I must admit I don't spend a lot of time reading articles and blogs on the internet. If I did, it is a pretty safe prediction I wouldn't spend much time doing much of anything else. As a lifelong learning addict (especially when the learning doesn't require scary things like tests or having to fight other students for the choicest parking spot) I could easily fill my brain with lots of information I would as quickly forget - even while I'm pretending to lock it in and justifying it as "professional research." So I have to pick my inner student's battles, so to speak, and just hone in one or two posts or articles that really speak to me at any given time.

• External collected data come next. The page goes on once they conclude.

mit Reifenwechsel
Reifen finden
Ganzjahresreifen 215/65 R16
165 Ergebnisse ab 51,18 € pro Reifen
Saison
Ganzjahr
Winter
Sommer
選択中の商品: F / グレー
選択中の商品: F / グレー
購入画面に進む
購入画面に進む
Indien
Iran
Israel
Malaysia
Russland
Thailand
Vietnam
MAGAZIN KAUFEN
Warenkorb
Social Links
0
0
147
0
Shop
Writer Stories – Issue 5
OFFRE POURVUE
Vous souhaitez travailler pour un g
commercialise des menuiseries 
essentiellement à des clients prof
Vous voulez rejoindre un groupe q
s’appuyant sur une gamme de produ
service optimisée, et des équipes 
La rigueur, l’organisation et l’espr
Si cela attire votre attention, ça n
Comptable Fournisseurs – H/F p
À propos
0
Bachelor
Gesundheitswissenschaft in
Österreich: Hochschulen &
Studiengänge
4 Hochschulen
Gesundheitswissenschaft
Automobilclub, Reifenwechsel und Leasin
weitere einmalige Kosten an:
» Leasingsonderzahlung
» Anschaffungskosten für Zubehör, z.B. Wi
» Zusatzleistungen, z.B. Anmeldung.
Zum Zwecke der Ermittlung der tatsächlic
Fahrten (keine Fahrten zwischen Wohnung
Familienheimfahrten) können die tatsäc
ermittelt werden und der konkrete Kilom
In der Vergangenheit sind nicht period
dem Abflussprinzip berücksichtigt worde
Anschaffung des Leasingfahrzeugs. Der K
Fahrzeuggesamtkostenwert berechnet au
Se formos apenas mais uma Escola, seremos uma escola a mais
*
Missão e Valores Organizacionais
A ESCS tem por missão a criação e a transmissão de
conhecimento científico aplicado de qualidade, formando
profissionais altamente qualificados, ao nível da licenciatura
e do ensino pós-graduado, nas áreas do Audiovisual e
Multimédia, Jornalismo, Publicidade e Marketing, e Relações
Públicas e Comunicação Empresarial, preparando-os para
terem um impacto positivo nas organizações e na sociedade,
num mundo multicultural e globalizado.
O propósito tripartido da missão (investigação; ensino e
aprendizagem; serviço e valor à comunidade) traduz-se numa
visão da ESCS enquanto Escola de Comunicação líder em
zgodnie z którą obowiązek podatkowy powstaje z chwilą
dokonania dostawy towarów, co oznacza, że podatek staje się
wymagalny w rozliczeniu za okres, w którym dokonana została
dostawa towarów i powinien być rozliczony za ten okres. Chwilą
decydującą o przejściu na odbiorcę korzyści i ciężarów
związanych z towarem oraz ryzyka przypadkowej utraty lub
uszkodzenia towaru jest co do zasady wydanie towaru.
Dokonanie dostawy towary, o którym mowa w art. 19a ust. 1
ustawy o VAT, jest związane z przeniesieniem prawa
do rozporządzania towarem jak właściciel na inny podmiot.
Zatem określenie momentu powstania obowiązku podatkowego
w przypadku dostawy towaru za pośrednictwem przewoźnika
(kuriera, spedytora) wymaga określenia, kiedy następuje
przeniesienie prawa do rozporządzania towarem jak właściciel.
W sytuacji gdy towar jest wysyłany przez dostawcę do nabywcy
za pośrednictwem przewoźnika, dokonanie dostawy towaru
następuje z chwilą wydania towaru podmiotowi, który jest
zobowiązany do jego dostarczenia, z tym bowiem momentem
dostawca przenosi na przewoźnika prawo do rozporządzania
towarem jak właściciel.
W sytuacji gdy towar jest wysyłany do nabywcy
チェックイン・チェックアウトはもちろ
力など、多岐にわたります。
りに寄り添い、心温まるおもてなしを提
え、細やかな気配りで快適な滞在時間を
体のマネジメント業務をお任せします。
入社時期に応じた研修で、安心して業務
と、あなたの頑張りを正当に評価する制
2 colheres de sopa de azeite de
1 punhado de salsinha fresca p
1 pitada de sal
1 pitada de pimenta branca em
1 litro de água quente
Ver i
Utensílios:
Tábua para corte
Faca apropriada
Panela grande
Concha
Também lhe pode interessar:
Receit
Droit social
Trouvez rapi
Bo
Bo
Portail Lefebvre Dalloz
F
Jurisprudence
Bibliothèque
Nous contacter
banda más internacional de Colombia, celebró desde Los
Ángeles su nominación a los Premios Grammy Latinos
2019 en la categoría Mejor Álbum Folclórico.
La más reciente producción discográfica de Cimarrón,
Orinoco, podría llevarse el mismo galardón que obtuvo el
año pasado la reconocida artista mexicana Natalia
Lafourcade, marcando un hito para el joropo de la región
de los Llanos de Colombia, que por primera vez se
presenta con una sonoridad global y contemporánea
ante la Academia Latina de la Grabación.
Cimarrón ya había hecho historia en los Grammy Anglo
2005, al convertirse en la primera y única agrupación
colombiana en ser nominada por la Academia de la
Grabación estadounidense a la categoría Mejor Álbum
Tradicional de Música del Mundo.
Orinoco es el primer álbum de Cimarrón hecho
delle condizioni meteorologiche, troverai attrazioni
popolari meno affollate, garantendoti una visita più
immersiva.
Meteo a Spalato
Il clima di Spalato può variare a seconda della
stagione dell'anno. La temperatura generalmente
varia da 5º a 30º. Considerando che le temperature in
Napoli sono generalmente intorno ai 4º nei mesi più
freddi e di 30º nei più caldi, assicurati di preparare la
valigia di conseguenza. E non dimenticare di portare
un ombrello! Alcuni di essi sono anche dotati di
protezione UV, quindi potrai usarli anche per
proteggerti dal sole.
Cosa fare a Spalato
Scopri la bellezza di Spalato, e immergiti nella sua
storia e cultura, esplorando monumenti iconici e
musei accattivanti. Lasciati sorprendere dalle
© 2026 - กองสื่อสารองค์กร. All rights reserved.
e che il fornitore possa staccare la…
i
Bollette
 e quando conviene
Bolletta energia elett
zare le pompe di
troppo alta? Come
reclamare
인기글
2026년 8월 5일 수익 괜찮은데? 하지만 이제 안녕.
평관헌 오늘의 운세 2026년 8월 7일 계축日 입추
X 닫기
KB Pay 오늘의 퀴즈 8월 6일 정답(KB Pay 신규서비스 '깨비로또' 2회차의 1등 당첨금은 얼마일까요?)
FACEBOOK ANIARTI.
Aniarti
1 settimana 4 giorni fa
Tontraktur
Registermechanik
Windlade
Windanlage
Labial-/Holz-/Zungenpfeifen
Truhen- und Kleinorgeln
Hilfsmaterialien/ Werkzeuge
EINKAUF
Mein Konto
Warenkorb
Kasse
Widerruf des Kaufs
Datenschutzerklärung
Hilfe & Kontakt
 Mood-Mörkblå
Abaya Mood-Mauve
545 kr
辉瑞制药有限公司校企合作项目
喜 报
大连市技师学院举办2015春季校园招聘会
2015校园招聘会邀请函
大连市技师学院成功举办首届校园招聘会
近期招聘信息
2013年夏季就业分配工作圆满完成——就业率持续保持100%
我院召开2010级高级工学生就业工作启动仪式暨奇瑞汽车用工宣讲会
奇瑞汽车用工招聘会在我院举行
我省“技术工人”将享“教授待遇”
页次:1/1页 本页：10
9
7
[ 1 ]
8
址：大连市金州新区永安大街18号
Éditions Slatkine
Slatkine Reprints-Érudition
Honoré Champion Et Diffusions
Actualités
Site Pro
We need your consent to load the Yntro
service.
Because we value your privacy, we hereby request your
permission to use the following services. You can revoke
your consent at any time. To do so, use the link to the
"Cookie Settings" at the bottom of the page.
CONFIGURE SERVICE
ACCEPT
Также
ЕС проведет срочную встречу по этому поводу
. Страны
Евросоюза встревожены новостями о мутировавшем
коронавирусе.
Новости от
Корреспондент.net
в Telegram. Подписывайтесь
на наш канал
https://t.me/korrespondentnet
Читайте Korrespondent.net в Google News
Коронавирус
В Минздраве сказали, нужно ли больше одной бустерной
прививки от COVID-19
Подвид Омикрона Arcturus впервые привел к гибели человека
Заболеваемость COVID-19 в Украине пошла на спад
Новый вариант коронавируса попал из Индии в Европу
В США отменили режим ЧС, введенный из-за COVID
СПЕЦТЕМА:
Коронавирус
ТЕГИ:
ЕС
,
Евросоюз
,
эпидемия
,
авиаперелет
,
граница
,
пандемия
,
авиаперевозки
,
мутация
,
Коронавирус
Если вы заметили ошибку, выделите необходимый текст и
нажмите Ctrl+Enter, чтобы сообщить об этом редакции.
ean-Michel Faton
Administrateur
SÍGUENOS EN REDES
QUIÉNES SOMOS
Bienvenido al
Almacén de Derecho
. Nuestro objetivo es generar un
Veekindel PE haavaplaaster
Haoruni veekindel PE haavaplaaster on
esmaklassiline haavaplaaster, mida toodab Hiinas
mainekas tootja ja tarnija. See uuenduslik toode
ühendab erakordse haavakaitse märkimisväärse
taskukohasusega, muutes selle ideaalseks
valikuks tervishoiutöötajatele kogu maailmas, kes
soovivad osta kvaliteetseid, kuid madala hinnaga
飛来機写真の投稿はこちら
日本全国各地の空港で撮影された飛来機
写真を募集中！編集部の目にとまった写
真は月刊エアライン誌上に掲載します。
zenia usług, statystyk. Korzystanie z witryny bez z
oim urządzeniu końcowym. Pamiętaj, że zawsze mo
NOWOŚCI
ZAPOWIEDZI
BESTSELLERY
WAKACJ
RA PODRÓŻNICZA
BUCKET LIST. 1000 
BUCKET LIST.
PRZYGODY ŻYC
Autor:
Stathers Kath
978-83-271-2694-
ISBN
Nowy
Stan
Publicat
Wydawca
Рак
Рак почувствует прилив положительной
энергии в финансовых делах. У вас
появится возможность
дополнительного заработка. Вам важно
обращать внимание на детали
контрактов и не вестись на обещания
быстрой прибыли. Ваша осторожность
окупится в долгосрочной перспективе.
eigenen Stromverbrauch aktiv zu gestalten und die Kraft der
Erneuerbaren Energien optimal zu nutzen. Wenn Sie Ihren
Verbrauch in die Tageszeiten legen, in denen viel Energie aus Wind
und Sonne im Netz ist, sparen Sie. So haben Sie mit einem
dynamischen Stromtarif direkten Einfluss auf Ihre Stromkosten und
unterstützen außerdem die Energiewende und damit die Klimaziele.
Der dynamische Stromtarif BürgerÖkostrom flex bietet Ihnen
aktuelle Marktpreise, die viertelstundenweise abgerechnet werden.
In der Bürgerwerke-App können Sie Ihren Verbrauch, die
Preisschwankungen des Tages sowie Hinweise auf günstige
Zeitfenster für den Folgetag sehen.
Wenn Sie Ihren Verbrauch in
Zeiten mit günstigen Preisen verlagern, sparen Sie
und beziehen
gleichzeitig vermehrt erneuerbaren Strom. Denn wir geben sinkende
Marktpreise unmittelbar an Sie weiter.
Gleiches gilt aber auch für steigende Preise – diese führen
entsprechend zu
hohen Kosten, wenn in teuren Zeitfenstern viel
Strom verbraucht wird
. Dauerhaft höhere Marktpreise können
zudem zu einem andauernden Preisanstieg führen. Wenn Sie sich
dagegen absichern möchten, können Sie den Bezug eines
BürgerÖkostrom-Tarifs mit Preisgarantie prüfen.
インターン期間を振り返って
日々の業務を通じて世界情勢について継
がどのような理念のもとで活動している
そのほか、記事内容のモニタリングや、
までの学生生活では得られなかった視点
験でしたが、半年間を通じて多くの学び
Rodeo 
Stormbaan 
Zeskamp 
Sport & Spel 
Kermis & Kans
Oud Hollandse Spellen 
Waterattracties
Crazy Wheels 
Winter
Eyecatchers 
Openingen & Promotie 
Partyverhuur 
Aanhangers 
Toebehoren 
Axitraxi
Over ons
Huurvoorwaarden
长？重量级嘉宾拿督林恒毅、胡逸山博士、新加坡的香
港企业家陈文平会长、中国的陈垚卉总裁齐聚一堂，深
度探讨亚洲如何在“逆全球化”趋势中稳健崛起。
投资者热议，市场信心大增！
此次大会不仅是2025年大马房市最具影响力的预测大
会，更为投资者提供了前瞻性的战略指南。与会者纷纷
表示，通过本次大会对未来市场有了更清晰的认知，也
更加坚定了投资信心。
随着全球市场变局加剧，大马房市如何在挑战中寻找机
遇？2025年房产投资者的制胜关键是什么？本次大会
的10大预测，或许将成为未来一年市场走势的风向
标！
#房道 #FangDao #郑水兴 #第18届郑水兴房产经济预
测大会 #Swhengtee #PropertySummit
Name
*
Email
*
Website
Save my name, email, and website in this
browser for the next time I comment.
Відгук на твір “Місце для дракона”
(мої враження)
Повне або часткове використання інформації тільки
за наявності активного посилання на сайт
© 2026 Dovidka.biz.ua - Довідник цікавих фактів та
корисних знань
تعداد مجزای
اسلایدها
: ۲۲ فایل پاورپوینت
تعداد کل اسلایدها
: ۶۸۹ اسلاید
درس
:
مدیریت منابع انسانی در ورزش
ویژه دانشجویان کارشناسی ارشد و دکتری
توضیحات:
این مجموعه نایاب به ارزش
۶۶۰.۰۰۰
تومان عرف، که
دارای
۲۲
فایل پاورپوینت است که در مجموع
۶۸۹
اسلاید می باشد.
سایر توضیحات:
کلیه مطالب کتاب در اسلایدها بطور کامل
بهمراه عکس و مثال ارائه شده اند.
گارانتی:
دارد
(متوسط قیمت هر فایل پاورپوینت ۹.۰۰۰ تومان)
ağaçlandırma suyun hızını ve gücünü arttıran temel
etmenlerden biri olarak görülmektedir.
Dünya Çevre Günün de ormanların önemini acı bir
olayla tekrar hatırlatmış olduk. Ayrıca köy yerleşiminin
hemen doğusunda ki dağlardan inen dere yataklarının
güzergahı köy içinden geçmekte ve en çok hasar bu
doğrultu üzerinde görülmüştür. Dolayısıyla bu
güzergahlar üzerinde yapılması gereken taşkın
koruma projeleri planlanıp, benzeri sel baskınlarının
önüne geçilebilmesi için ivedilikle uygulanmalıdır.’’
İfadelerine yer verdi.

Such is my ongoing fascination with a post alluringly titled "15 Powerful Things Happy People Do Differently." I would really like to be one of these "happy people" too so I've been studying this one a lot lately. #3 on the list tackles "forgiveness versus unforgiveness." In this segment, the writer points out that it is not healthy to hold on to anger. Which makes me feel both very smart (like everybody else, I already knew this, of course) and very stupid (because somehow I still manage to do it anyway). There is a quote from Buddha included: “Holding on to anger is like grasping a hot coal with the intent of throwing it at someone else; you are the one who gets burned.” I have gotten burned a lot in my lifetime, and frankly, when I start to feel that getting-too-hot feeling moving from my hand up to my brain and back down again, I have only found two things to do that are really helpful: breathe, and call my mentor.
I may be an anomaly here, but I have not yet found a way to get to acceptance without going through resistance first. This is why I found the 2nd item on the "15 Powerful Things Happy People Do Differently" list so intriguing. Or impossible, depending on when you ask me and what the particular situation I am facing may be. The writer of the article does concede that resistance is futile. Of course, I already knew that. But what I didn't know is that there is a positive as well as a negative way to view the presence of the thing I am resisting. For instance, asking questions like, "Why me - what have I ever done to anyone?" is pretty much a guaranteed downer. But if I rephrase the question (pretending I am one of those "happy people" who naturally do all these things right the first time) to ask, "Hmmm...isn't this situation interesting - what might I be able to learn from this that will be helpful to future-me?" Well then, that has the potential to change everything. I can feel that. Truly I can.